Businesses are spending $2.3 billion each year on broadband services in addition to the $13 billion they spend on basic broadband access. According to a news analysis released by Point Topic, the total market for broadband, including both business and consumer spending, tops $50 billion annually.

Point Topic, a British firm dedicated to studying the broadband communications market, analyzed what they refer to as broadband value-added services (BVAS). They define these services as broadband applications as well as the platforms for these applications such as security services and Internet protocol virtual private networks (IP VPN). In early 2004, BVAS services accounted for approximately 18 percent of business broadband revenue. The Point Topic analysis indicates that the BVAS market has the potential to grow more quickly than basic broadband access.

By far the largest portion of today's BVAS market is security services and IP VPN. The average per-line cost for security services is approximately $10 per month according to Point Topic; that calculates to a $1.3 billion per year. The analysis also projected $1.2 billion in annual spending on IP VPN connections this year for the approximately 250,000 business sites using these connections over low-cost broadband lines. Approximately 25 percent of this projected spend is for BVAS with the rest allocated to broadband access costs.

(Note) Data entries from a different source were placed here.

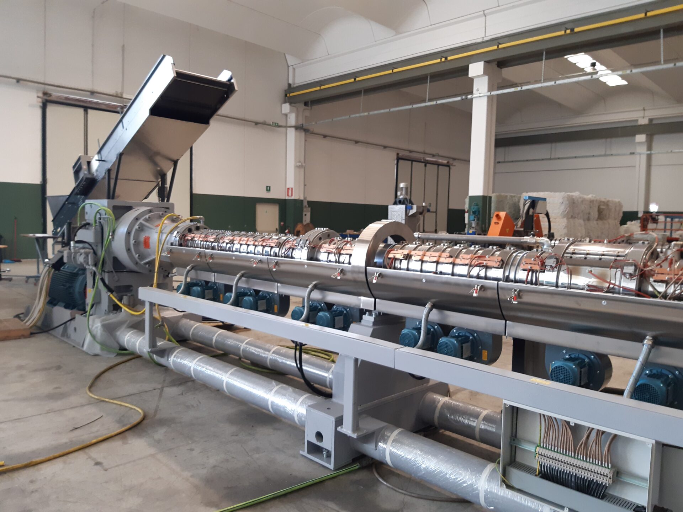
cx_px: 342
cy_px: 256
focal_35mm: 26
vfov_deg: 53.1
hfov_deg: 67.3
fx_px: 513
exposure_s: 1/50
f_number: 1.7
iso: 160
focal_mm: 3.92
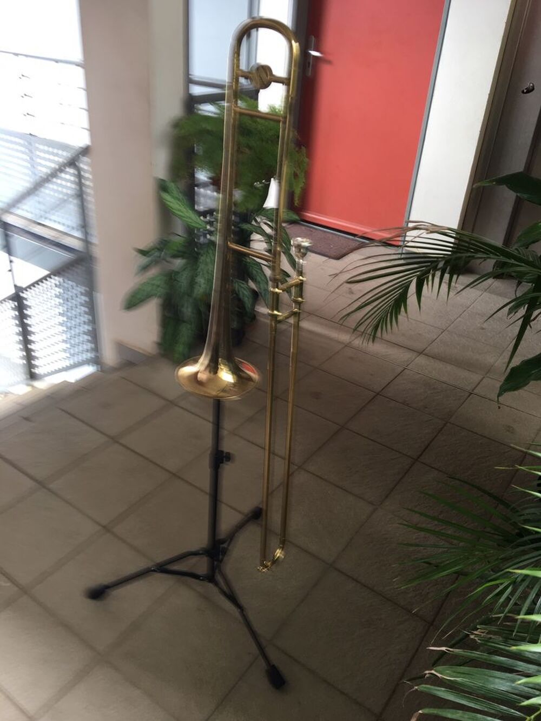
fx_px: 604
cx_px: 270
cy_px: 360
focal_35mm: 29
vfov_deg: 61.7
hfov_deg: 48.2
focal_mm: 4.15
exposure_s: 1/50
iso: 32
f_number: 2.2
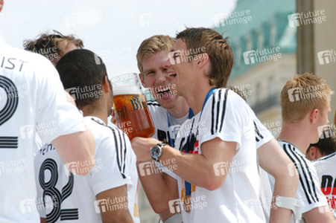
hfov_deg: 6.9
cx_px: 168
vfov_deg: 4.6
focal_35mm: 300
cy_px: 112
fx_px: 2798
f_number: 9
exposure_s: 1/320
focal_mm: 200
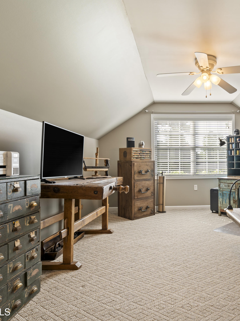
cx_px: 190
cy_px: 160
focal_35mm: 24
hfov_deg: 53.3
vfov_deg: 71.6
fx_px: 222
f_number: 9
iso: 100
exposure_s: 1/2.5
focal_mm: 16
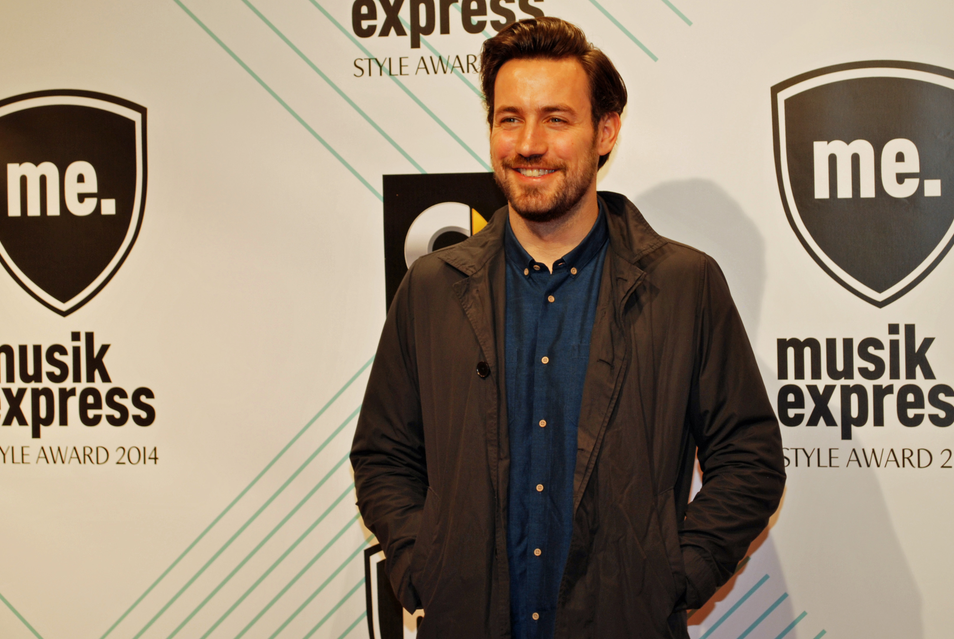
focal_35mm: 99
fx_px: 2616
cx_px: 539
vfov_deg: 13.9
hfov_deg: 20.7
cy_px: 277
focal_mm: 55
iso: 200
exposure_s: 1/100
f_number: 5.6
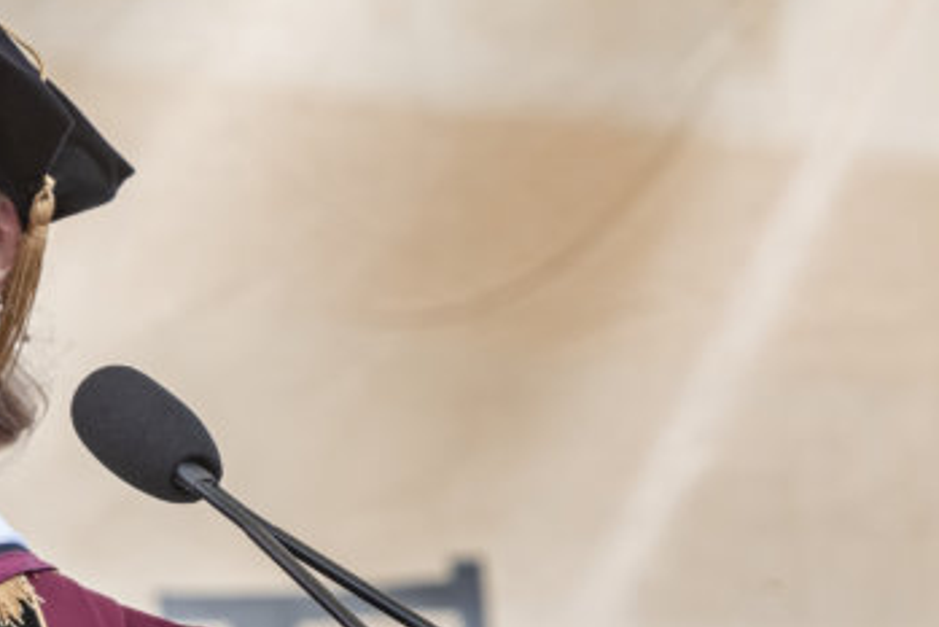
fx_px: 16856
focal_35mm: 646
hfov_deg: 3.2
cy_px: 583
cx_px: 186
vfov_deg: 2.1
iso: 640
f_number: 13
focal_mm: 220
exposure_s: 1/160
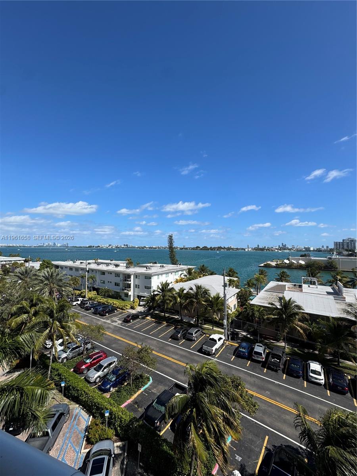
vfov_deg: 102.1
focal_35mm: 14
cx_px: 178
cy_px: 238
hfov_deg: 85.7
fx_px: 193
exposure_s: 1/2415
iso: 50
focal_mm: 2.22
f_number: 2.2
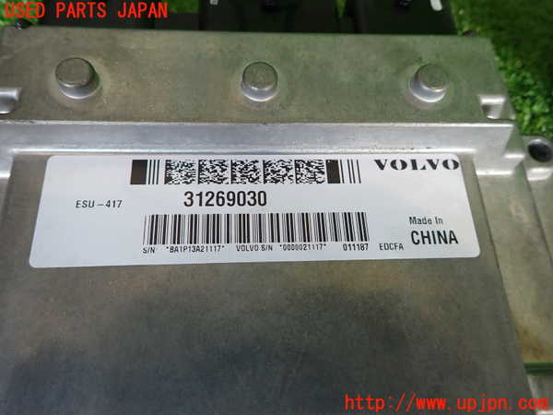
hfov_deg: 69.4
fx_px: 399
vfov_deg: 54.9
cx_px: 276
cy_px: 208
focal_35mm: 25
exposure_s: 1/100
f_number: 2
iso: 200
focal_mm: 4.5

As of March 2004, Point Topic's analysis estimated the total number of broadband lines worldwide at 1.117 billion. That benchmark is a 12.3-million-line increase from the firm's estimates at the close of 2003. According to the analysis, 66 percent of broadband lines use DSL. Cable modems and other broadband technologies comprise the remaining 34 percent.

Looking to the future, Point Topic focused on application services providers (ASPs), videoconferencing, voice-over-IP (VoIP), and remote data backup. According to the analysis, total ASP revenue is approximately $500 million annually, VoIP and video conferencing each account for $40 million, and remote data backup generate $125 million. Many businesses spend significantly to operate legacy versions of these types of applications over frame-relay, ISDN, or private networks while other companies use free versions available over the Internet.